(Circuit design data)
◆ ◆ ◆ ◆ ◆

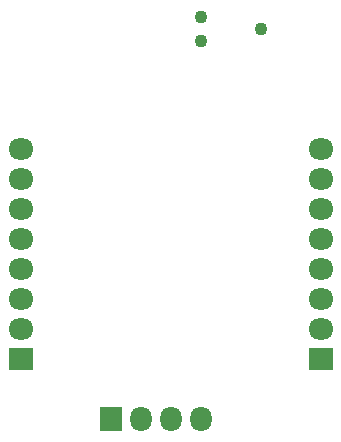
<source format=gbs>
G04 #@! TF.FileFunction,Soldermask,Bot*
%FSLAX46Y46*%
G04 Gerber Fmt 4.6, Leading zero omitted, Abs format (unit mm)*
G04 Created by KiCad (PCBNEW 4.0.2+dfsg1-stable) date So 05 Jun 2016 12:59:14 CEST*
%MOMM*%
G01*
G04 APERTURE LIST*
%ADD10C,0.100000*%
%ADD11R,1.827200X2.132000*%
%ADD12O,1.827200X2.132000*%
%ADD13R,2.132000X1.827200*%
%ADD14O,2.132000X1.827200*%
%ADD15C,1.090600*%
G04 APERTURE END LIST*
D10*
D11*
X109220000Y-140970000D03*
D12*
X111760000Y-140970000D03*
X114300000Y-140970000D03*
X116840000Y-140970000D03*
D13*
X101600000Y-135890000D03*
D14*
X101600000Y-133350000D03*
X101600000Y-130810000D03*
X101600000Y-128270000D03*
X101600000Y-125730000D03*
X101600000Y-123190000D03*
X101600000Y-120650000D03*
X101600000Y-118110000D03*
D13*
X127000000Y-135890000D03*
D14*
X127000000Y-133350000D03*
X127000000Y-130810000D03*
X127000000Y-128270000D03*
X127000000Y-125730000D03*
X127000000Y-123190000D03*
X127000000Y-120650000D03*
X127000000Y-118110000D03*
D15*
X116840000Y-108966000D03*
X116840000Y-106934000D03*
X121920000Y-107950000D03*
M02*

</source>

◆ ◆ ◆ ◆ ◆

» **ASSIGNED TASK**: Go through the records above and copy each line where "APERTURE" is found.

» **SOLUTION TO THIS TASK**:
G04 APERTURE LIST*
G04 APERTURE END LIST*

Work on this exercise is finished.